FIGURE 2.5: ICE plot of survival probability by Age. The yellow line represents the average of the individual lines and is thus equivalent to the respective PDP. The individual conditional relationships indicate that there might be underlying heterogeneity in the complement set.

2.2.1 Centered ICE Plot

If the curves of an ICE plot are stacked or have a wide range of intercepts it can be difficult to observe heterogeneity in the model. The so-called centered ICE plot (c-ICE plot) is a simple solution to this problem. The curves are centered at a certain point in the feature and display only the difference in the prediction to this point (Molnar 2019). After anchoring a location \(x^a\) in the range of \(x_s\) and connecting all prediction lines at that point, the new curves are defined as:

\[\hat{f}^{(i)}_{cent} = \hat{f^{(i)}} - \mathbf{1}\hat{f}(x^a,x^{(i)}_C)\] Experience has shown that the most interpretable plots occur when the anchor point \(x^a\) is chosen as minimum or maximum of the observed values. Figure 2.6 shows the effect of centering the ICE curves of survival probability by Age at the minimum of observed ages in the ‘Titanic’ data set.

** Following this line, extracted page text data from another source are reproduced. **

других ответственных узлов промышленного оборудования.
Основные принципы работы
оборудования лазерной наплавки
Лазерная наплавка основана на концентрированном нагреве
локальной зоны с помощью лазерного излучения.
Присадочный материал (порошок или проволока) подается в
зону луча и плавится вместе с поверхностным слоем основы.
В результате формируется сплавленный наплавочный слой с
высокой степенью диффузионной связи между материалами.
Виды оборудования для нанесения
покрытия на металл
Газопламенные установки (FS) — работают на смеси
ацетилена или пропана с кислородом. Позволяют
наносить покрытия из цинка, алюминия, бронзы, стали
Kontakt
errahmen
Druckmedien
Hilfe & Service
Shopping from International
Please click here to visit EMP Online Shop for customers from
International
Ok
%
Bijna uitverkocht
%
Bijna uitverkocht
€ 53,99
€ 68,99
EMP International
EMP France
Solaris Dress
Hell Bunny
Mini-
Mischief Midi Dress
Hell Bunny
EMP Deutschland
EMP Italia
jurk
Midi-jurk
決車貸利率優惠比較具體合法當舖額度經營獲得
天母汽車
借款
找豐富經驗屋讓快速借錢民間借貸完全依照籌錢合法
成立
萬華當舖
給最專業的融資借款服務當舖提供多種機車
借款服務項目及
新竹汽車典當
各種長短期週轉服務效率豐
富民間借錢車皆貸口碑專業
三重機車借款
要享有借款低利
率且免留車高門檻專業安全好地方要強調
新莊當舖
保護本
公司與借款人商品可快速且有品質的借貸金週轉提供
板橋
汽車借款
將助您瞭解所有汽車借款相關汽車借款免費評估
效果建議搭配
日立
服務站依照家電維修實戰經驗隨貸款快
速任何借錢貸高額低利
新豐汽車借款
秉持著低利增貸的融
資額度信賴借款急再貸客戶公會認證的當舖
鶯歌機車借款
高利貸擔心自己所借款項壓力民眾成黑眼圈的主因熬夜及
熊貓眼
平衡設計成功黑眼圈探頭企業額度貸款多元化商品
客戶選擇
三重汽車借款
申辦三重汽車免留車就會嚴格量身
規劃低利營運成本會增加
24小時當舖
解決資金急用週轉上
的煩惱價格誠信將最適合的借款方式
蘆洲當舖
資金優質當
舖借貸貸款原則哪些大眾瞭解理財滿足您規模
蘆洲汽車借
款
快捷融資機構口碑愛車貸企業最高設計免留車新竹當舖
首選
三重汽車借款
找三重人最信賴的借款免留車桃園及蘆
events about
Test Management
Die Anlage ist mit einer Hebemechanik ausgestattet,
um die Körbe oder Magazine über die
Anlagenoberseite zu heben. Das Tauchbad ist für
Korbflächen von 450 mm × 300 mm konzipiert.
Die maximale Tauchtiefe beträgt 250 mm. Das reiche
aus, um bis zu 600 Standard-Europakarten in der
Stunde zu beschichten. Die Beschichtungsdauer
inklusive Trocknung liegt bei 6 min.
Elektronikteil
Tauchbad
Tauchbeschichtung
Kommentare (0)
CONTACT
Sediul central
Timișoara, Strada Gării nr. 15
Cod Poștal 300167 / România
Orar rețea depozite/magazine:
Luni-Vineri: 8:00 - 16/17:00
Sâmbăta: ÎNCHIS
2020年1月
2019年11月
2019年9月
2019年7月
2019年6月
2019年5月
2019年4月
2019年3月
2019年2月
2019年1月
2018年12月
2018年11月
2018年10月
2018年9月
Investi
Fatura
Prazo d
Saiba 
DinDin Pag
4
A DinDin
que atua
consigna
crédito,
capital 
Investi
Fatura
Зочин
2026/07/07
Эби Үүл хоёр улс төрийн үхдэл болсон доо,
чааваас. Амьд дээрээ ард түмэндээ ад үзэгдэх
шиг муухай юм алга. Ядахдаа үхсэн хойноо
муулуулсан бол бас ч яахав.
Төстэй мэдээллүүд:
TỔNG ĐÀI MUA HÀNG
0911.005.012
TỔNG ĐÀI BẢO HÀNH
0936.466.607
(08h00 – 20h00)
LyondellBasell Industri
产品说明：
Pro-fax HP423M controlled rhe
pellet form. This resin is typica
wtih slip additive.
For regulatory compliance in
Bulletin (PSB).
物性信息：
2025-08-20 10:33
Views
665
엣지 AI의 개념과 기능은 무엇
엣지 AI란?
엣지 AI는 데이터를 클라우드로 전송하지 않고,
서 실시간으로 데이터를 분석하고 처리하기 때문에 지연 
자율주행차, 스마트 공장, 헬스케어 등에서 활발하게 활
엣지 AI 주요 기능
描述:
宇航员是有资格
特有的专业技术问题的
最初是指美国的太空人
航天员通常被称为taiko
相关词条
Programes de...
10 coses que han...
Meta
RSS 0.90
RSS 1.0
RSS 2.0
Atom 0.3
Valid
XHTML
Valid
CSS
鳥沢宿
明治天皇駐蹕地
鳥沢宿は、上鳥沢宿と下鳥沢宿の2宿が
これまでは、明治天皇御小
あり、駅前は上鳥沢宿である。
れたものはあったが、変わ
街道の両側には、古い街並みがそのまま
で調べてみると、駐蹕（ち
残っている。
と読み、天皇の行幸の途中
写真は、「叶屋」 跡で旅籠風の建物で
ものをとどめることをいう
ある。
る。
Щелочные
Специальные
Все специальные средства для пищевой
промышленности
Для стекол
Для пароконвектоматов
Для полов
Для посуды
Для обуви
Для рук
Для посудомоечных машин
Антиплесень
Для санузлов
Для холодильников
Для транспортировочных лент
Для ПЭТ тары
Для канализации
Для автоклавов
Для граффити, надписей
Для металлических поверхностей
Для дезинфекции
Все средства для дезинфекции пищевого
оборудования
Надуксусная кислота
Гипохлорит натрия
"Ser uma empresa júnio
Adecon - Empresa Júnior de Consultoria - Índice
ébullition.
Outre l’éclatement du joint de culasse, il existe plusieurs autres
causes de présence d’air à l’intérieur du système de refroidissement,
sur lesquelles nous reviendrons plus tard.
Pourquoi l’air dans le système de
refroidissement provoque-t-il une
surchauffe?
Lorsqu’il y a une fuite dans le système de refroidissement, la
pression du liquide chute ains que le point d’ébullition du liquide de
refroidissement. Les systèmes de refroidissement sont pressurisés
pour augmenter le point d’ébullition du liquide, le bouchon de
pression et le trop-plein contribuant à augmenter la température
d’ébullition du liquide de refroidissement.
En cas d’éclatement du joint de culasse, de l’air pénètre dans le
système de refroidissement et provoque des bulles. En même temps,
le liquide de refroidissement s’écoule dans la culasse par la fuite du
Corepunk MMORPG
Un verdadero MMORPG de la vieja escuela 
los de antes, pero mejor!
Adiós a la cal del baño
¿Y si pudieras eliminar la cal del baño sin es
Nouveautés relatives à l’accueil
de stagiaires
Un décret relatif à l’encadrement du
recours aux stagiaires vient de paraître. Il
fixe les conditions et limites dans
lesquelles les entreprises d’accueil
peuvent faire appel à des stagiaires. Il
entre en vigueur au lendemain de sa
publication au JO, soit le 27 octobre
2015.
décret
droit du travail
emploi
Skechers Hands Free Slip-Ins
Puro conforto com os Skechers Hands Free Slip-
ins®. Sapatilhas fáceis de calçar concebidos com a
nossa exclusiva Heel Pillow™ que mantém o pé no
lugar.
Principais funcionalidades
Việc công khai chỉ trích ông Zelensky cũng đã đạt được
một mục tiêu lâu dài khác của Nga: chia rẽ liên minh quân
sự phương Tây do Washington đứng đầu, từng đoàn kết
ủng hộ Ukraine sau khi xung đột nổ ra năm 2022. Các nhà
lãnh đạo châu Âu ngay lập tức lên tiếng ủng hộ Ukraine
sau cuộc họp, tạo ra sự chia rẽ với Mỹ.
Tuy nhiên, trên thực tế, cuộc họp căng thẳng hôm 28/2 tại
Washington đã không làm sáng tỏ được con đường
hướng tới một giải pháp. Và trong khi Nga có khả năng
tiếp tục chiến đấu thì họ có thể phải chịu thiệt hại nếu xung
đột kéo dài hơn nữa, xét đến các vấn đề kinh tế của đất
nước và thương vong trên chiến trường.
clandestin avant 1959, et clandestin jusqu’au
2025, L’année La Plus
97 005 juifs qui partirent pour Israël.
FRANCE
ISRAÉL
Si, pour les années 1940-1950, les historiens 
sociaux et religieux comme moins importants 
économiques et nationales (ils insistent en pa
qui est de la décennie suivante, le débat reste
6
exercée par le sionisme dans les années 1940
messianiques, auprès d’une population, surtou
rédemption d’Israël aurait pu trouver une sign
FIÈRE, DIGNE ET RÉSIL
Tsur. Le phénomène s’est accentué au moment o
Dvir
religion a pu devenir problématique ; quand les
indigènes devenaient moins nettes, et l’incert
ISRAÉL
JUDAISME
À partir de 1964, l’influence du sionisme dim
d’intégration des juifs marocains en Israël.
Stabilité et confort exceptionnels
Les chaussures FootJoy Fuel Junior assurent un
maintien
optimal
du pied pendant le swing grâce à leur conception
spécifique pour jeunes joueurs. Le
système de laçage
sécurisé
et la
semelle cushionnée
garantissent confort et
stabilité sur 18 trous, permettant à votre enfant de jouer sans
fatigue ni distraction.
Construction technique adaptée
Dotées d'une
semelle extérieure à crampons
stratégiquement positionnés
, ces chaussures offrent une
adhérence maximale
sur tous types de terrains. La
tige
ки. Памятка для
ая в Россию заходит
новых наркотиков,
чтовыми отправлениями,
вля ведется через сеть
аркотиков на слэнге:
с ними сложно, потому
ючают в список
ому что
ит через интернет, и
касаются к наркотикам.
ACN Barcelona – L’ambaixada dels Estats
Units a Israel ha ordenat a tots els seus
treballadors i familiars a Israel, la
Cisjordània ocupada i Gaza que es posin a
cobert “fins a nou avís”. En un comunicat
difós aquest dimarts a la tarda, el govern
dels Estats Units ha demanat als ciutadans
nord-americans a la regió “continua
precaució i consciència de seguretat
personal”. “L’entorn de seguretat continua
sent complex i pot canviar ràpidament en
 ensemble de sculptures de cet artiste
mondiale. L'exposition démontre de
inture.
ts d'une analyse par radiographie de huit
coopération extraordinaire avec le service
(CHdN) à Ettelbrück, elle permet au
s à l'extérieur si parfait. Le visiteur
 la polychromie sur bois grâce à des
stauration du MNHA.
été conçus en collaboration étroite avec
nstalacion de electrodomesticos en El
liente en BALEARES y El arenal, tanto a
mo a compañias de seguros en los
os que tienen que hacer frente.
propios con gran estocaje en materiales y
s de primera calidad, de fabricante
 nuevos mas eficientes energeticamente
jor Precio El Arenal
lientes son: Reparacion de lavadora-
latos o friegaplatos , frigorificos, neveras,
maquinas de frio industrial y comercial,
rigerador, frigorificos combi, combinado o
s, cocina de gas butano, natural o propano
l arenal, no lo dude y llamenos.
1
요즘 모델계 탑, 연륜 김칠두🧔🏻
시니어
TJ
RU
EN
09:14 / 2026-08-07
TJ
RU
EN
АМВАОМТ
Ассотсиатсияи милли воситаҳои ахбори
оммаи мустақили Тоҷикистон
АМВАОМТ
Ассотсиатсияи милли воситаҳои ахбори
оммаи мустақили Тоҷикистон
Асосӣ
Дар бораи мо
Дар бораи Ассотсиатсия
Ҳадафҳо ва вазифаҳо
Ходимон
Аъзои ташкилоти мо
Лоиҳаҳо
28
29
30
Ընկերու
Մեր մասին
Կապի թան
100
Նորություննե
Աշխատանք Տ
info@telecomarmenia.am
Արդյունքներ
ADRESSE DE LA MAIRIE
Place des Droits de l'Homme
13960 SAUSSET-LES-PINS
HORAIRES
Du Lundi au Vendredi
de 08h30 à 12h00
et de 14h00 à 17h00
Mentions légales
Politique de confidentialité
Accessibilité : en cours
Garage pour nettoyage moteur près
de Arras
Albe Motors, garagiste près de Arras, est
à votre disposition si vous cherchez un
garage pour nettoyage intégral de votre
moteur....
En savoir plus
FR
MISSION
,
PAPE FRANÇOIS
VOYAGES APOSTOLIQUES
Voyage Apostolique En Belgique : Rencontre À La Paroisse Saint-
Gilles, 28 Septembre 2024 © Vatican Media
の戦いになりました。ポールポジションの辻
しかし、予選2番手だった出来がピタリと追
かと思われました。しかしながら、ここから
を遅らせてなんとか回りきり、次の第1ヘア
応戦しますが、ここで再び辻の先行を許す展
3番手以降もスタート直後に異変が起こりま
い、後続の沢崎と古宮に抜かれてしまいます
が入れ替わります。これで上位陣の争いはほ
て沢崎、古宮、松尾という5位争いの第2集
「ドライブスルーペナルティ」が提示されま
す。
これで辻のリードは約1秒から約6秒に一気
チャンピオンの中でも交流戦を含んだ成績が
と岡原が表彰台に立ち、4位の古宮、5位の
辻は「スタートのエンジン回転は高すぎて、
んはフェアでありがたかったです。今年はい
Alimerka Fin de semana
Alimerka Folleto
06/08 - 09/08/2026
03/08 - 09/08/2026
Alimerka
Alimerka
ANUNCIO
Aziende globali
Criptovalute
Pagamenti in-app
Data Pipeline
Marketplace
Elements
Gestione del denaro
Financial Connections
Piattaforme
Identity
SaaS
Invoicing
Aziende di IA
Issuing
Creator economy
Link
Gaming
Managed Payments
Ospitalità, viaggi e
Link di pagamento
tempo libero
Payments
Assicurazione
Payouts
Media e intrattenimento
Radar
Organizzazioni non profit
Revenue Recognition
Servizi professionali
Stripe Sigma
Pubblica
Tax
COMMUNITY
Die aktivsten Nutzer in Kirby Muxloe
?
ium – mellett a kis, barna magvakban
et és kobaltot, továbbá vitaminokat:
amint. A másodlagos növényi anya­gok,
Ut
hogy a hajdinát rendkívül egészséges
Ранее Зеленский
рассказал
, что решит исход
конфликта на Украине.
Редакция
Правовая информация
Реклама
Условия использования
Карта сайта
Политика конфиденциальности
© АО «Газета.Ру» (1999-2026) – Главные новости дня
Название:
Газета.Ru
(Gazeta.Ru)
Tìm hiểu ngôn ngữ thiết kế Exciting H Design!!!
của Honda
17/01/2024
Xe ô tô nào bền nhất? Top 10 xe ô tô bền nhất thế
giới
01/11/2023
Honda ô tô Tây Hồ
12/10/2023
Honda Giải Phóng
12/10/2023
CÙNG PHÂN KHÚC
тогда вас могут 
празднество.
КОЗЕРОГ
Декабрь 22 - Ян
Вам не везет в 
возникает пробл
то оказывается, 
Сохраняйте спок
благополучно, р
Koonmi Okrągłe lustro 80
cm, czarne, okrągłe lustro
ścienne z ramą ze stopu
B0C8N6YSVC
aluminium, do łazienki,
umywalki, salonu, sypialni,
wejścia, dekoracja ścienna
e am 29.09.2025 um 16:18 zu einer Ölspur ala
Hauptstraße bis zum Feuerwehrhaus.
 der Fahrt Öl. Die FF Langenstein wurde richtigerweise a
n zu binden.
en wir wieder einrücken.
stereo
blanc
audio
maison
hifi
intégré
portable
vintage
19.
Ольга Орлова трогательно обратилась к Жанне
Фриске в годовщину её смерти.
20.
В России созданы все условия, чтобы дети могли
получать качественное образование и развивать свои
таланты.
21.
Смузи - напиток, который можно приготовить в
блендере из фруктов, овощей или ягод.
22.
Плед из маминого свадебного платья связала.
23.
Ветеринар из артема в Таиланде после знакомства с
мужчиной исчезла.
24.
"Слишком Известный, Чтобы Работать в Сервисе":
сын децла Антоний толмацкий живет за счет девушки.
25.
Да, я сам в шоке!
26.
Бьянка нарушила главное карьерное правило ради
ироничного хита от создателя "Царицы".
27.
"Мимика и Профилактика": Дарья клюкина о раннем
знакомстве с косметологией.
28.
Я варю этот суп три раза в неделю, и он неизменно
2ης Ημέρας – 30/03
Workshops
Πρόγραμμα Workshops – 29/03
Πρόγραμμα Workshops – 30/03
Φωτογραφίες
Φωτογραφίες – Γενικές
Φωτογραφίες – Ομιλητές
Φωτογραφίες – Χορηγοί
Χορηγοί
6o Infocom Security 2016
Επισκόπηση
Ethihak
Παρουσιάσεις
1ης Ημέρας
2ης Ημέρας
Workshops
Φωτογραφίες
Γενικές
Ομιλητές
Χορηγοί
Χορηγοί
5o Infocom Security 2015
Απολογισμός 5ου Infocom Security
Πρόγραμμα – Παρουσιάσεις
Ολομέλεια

Centered ICE plot of survival probability by Age. All lines are fixed to 0 at the minimum observed age of 0.42. The y-axis shows the survival probability difference to age 0.42. Centrered ICE plot shows that compared to age 0.42, the predictions for most passengers decrease as age increases. However, there are quite a few passengers with opposite predictions.

FIGURE 2.6: Centered ICE plot of survival probability by Age. All lines are fixed to 0 at the minimum observed age of 0.42. The y-axis shows the survival probability difference to age 0.42. Centrered ICE plot shows that compared to age 0.42, the predictions for most passengers decrease as age increases. However, there are quite a few passengers with opposite predictions.

2.2.2 Derivative ICE Plot

Another way to explore the heterogeneity is to show plots of the partial derivative of \(\hat{f}\) with respect to \(x_s\). Assume that \(x_s\) does not interact with the other predictors in the fitted model, the prediction function can be written as:

\[\hat{f}(x) = \hat{f}(x_s,x_C) = g(x_s) + h(x_C),\]

so that \[\frac{\partial{\hat{f}(\mathbf{x})}}{\partial x_s} = g'(x_s)\]

When no interactions are present in the fitted model, all curves in the d-ICE plot are equivalent and the plot shows a single line. When interactions do exist, the derivative lines will be heterogeneous. As it can be difficult to visually assess derivatives from ICE plots, it is useful to plot an estimate of the partial derivative directly (Goldstein et al. 2013).

2.2.3 Advantages and Limitations of ICE Plots

The major advantage of ICE plots is that they are even more intuitive than PDPs which enables data scientists to drill much deeper to explore individual differences. This may help to identify subgroups and interactions between model inputs. However, there are also some disadvantages of ICE plots. Firstly, only one feature can be plotted in an ICE plot meaningfully. Otherwise, there would be a problem of overplotting and it would be hard to distinguish anything in the plot. Secondly, just like PDPs, ICE plots for correlated features may produce invalid data points. Finally, without additionally plotting the PDP it might be difficult to see the average in ICE plots (Molnar 2019).

References

Goldstein, Alex, Adam Kapelner, Justin Bleich, and Emil Pitkin. 2013. “Peeking Inside the Black Box: Visualizing Statistical Learning with Plots of Individual Conditional Expectation.” Journal of Computational and Graphical Statistics 24 (September). doi:10.1080/10618600.2014.907095.

Hastie, T., R. Tibshirani, and J. Friedman. 2013. The Elements of Statistical Learning: Data Mining, Inference, and Prediction. Springer Series in Statistics. Springer New York. https://books.google.de/books?id=yPfZBwAAQBAJ.

Molnar, Christoph. 2019. Interpretable Machine Learning: A Guide for Making Black Box Models Explainable.